There are many folk remedies for acne. One of the ones we’ve heard about is using jojoba oil or coconut oil for acne. People who use jojoba oil for acne recommend putting it on acne lesions and skin whereas people who recommend coconut oil for acne recommend consuming it orally or putting it on acne lesions and on the skin. Let’s take a look at the research to determine which oil, if any, is better for acne.
Topical Jojoba Oil for Acne
When comparing the two oils side by side you will notice that jojoba oil is a liquid whereas coconut is a solid. This is because coconut oil is rich in saturated fats. For topical use jojoba oil’s advantage is that it more closely mimics the oils normally produced by your skin. Applying a saturated fat to your skin can clog pores and worsen acne.
Topical Jojoba Oil for Acne Study
Only 1 study was found where topical jojoba was used.1 The oil was not applied directly but was infused into a clay mask. It was not blinded and followed 194 individuals (192 females and 2 males) with acne through a self-survey as they used a clay mask with jojoba oil on their faces two to three times weekly for six weeks. By the end of the study the subjects documented an average 50 percent reduction in the number of skin lesions, with actual pustules (whiteheads) reduced from an average of seven per patient when treatment began to three when the study concluded.
Topical Jojoba Oil for Acne Critique
While the study shows some promising results for the topical use of jojoba oil for acne, it is prone to bias.
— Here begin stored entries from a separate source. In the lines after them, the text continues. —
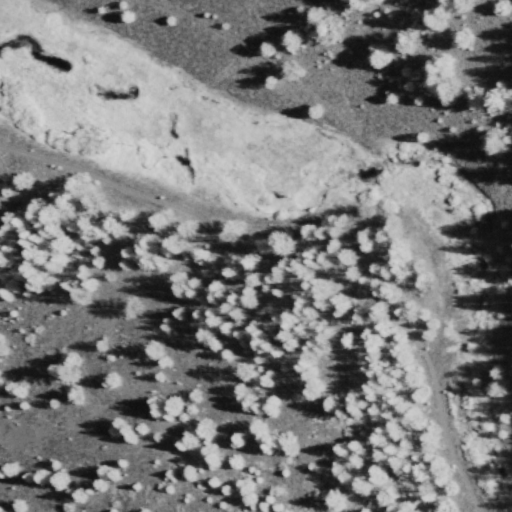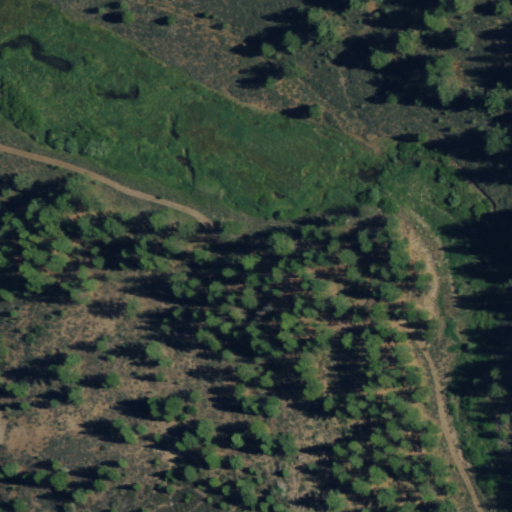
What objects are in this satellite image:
road: (287, 279)
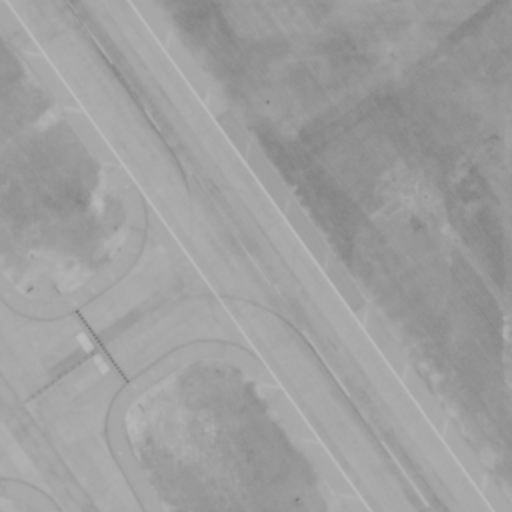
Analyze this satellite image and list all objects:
airport runway: (248, 255)
airport: (256, 256)
airport taxiway: (237, 297)
airport taxiway: (151, 311)
airport taxiway: (48, 443)
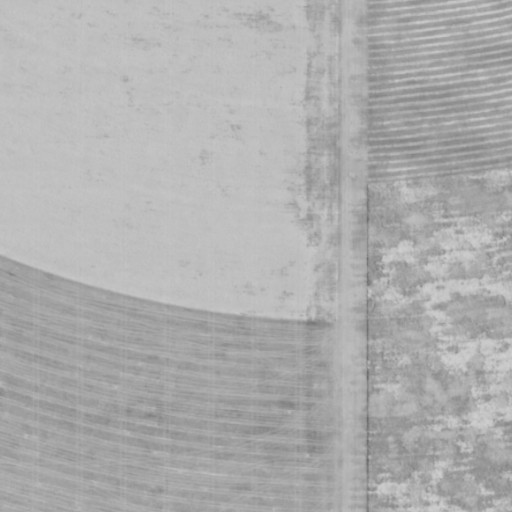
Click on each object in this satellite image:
road: (188, 256)
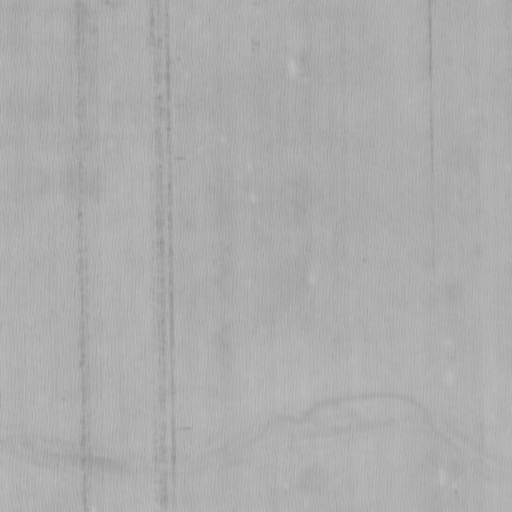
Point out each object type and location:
crop: (256, 256)
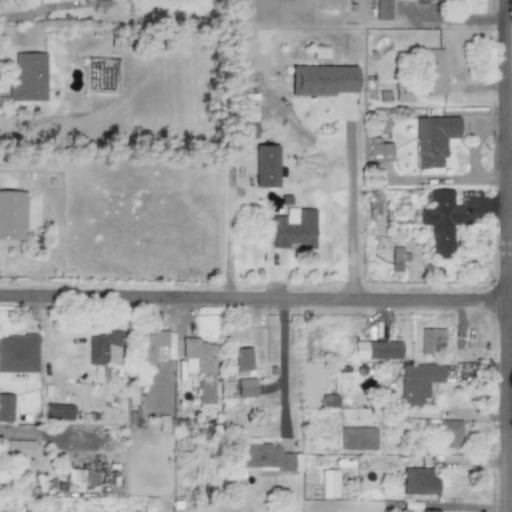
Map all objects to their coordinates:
building: (428, 1)
building: (428, 1)
building: (98, 6)
building: (99, 6)
building: (382, 9)
building: (382, 10)
road: (455, 20)
building: (432, 71)
building: (433, 72)
building: (27, 77)
building: (28, 78)
building: (321, 80)
building: (321, 80)
building: (402, 94)
building: (403, 94)
building: (244, 120)
building: (244, 121)
building: (432, 139)
building: (433, 140)
building: (378, 150)
building: (379, 150)
road: (508, 153)
road: (510, 157)
building: (264, 166)
building: (264, 166)
building: (12, 214)
building: (12, 215)
building: (441, 221)
building: (441, 222)
road: (347, 224)
building: (294, 228)
building: (294, 228)
building: (397, 258)
building: (398, 259)
road: (256, 305)
building: (431, 340)
building: (432, 341)
building: (149, 346)
building: (149, 347)
building: (104, 348)
building: (104, 349)
building: (375, 350)
building: (376, 350)
building: (18, 354)
building: (18, 354)
building: (198, 356)
building: (198, 357)
building: (243, 359)
building: (243, 359)
road: (286, 369)
building: (418, 381)
building: (418, 382)
building: (245, 388)
building: (245, 388)
building: (206, 395)
building: (206, 396)
building: (328, 401)
building: (328, 401)
building: (5, 408)
building: (6, 408)
building: (57, 411)
building: (58, 412)
road: (50, 431)
building: (449, 434)
building: (449, 434)
building: (357, 438)
building: (357, 438)
building: (266, 457)
building: (266, 457)
building: (81, 480)
building: (81, 481)
building: (418, 481)
building: (418, 482)
building: (328, 483)
building: (328, 484)
building: (422, 510)
building: (422, 511)
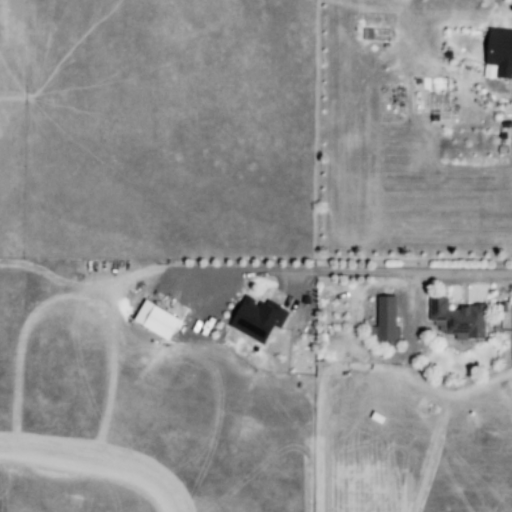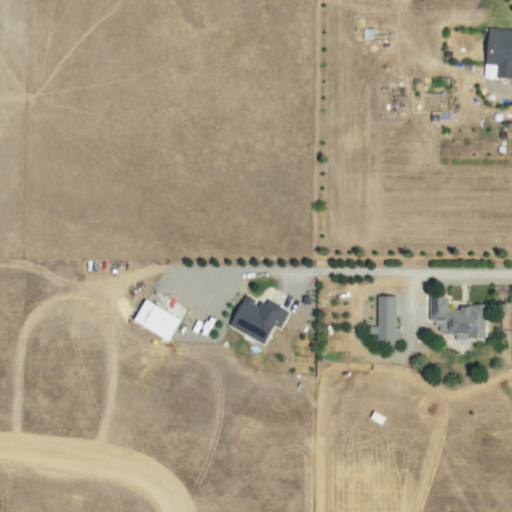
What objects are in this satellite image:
building: (496, 54)
road: (511, 86)
road: (347, 271)
building: (253, 318)
building: (455, 318)
building: (383, 319)
building: (150, 320)
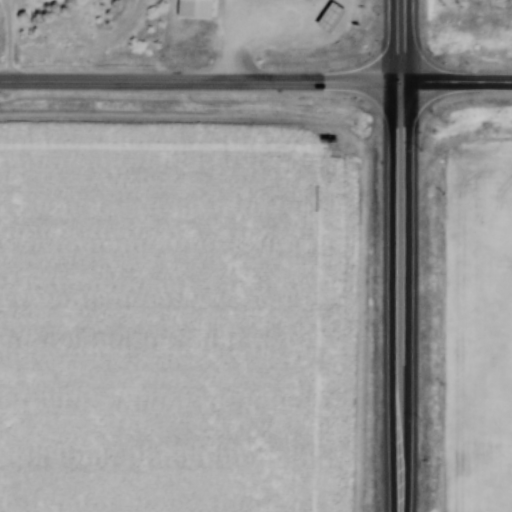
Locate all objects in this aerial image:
road: (278, 2)
gas station: (332, 17)
building: (332, 17)
building: (332, 17)
road: (11, 40)
road: (201, 84)
road: (457, 85)
road: (402, 256)
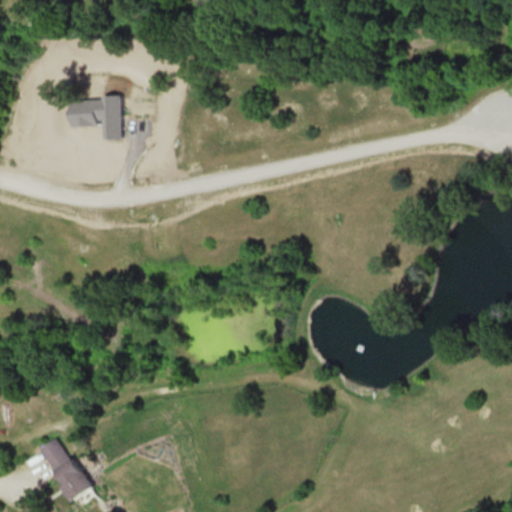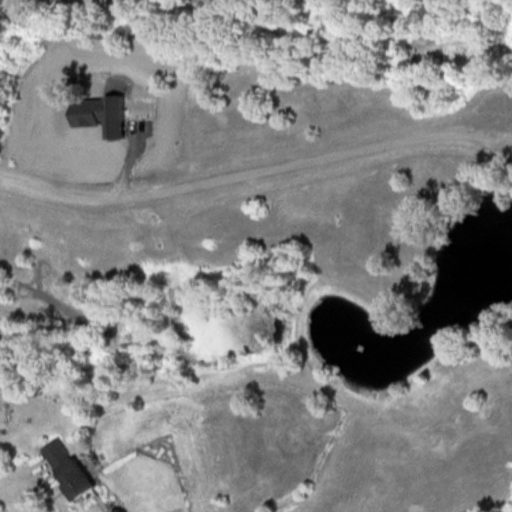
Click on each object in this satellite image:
building: (101, 114)
road: (247, 171)
building: (67, 468)
road: (7, 490)
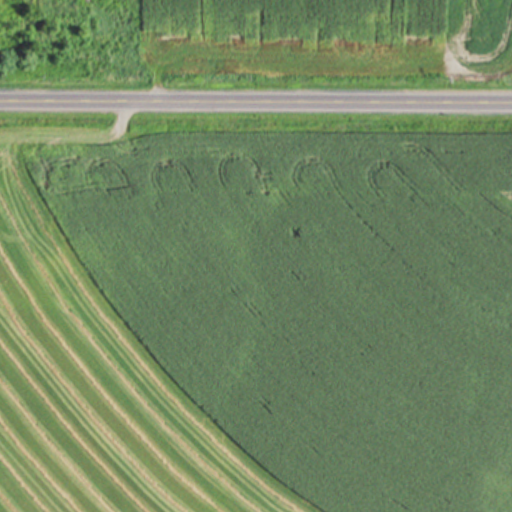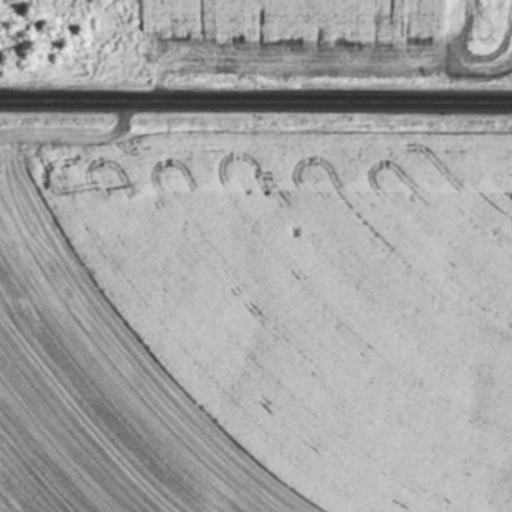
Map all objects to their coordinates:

The subjects were not blinded meaning they all knew they were using a treatment. The lesion counts were performed by the patients instead of an impartial third party or medical expert. Furthermore, there was no control group so it is also difficult to attribute the acne-fighting effects to either:
- The use of a clay mask
- The act of washing the face after using a clay mask
- The jojoba oil in the clay mask
It is likely that some combination of the three contributed to the observed decline in acne. Clay works for acne because it helps remove oil from the skin. Clay also interacts with bacteria and the use of a clay mask may help remove acne causing bacteria from the skin.2
Topical Coconut Oil for Acne
As mentioned before coconut oil may not be the best oil to apply topically for acne because it is a saturated oil that is solid at room temperature which may clog pores and cause more acne. However, half of coconut oil’s fatty acids contain medium-chain lauric acid, which may kill harmful bacteria, viruses, and fungi. Lauric acid itself can kill P. acnes, the bacteria that contributes to acne—in fact, a study in mice published in the October, 2009 edition of the Journal of Investigative Dermatology shows that lauric acid is even more effective in destroying P. acnes than benzoyl peroxide, a popular over-the-counter acne treatment.3 Unfortunately, the lauric acid in coconut oil is not effective if consumed orally as it is metabolized by the body.
Coconut’s Role in the Anti-Acne Diet
Coconut does have other benefits when consumed orally as part of an anti-acne diet. Acne has been characterized as a “disease of western civilization” and its roots are found in diet and lifestyle. The Kitavans, a hunter-gatherer group living on an island, have a diet that consists only of tubers, fruit, fish, and coconut. Despite analyzing the adolescent population of the island, the researchers were unable to find a single case of acne.4
The researchers attributed this to the Kitavan diet which has a low-glycemic index compared to Western diets. Low glycemic index diets do not cause a drastic spike in insulin and insulin-like-growth-factor 1 (IGF-1) levels that have been implicated in the cause of acne. Western diets tend to consist of highly processed foods that cause blood sugar spikes.
Is Jojoba Oil or Coconut Oil Better for Acne?
The bottom line is that jojoba oil and coconut oil both have their roles in the treatment of acne. Jojoba oil may be utilized as part of a daily skin care regiment and coconut oil can be used as part of a low-glycemic index diet for acne in addition to taking supplements for acne.